Return the classification lines for every item below word for word, keeping each line unchanged and in its original order.

[Data excerpts]
>> Start

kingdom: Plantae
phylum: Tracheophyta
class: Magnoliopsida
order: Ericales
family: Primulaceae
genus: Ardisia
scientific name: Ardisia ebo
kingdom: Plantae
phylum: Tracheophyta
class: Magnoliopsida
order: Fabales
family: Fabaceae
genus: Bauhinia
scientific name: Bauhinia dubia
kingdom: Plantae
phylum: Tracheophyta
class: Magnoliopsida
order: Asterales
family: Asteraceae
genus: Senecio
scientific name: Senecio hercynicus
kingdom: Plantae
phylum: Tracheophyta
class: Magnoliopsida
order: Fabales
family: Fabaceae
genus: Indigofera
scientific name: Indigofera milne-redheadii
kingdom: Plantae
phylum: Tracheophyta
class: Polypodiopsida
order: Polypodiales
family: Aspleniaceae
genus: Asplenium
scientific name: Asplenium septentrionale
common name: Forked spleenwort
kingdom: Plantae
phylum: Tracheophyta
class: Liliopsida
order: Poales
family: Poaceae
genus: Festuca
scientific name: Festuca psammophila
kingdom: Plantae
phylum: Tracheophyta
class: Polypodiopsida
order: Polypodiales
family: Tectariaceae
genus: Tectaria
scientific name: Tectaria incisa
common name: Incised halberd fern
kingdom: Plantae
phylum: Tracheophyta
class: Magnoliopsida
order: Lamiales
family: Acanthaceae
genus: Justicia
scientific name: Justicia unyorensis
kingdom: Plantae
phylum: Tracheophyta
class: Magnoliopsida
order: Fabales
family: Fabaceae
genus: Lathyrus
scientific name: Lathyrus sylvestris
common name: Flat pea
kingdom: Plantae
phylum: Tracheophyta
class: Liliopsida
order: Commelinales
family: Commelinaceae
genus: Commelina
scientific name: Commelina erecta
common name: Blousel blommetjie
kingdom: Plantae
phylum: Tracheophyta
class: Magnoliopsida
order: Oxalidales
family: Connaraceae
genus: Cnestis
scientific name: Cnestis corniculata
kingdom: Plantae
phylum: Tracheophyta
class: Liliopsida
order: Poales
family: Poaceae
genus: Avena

>> End

RESULT OF THIS TASK:
kingdom: Plantae
phylum: Tracheophyta
class: Magnoliopsida
order: Ericales
family: Primulaceae
genus: Ardisia
scientific name: Ardisia ebo
kingdom: Plantae
phylum: Tracheophyta
class: Magnoliopsida
order: Fabales
family: Fabaceae
genus: Bauhinia
scientific name: Bauhinia dubia
kingdom: Plantae
phylum: Tracheophyta
class: Magnoliopsida
order: Asterales
family: Asteraceae
genus: Senecio
scientific name: Senecio hercynicus
kingdom: Plantae
phylum: Tracheophyta
class: Magnoliopsida
order: Fabales
family: Fabaceae
genus: Indigofera
scientific name: Indigofera milne-redheadii
kingdom: Plantae
phylum: Tracheophyta
class: Polypodiopsida
order: Polypodiales
family: Aspleniaceae
genus: Asplenium
scientific name: Asplenium septentrionale
common name: Forked spleenwort
kingdom: Plantae
phylum: Tracheophyta
class: Liliopsida
order: Poales
family: Poaceae
genus: Festuca
scientific name: Festuca psammophila
kingdom: Plantae
phylum: Tracheophyta
class: Polypodiopsida
order: Polypodiales
family: Tectariaceae
genus: Tectaria
scientific name: Tectaria incisa
common name: Incised halberd fern
kingdom: Plantae
phylum: Tracheophyta
class: Magnoliopsida
order: Lamiales
family: Acanthaceae
genus: Justicia
scientific name: Justicia unyorensis
kingdom: Plantae
phylum: Tracheophyta
class: Magnoliopsida
order: Fabales
family: Fabaceae
genus: Lathyrus
scientific name: Lathyrus sylvestris
common name: Flat pea
kingdom: Plantae
phylum: Tracheophyta
class: Liliopsida
order: Commelinales
family: Commelinaceae
genus: Commelina
scientific name: Commelina erecta
common name: Blousel blommetjie
kingdom: Plantae
phylum: Tracheophyta
class: Magnoliopsida
order: Oxalidales
family: Connaraceae
genus: Cnestis
scientific name: Cnestis corniculata
kingdom: Plantae
phylum: Tracheophyta
class: Liliopsida
order: Poales
family: Poaceae
genus: Avena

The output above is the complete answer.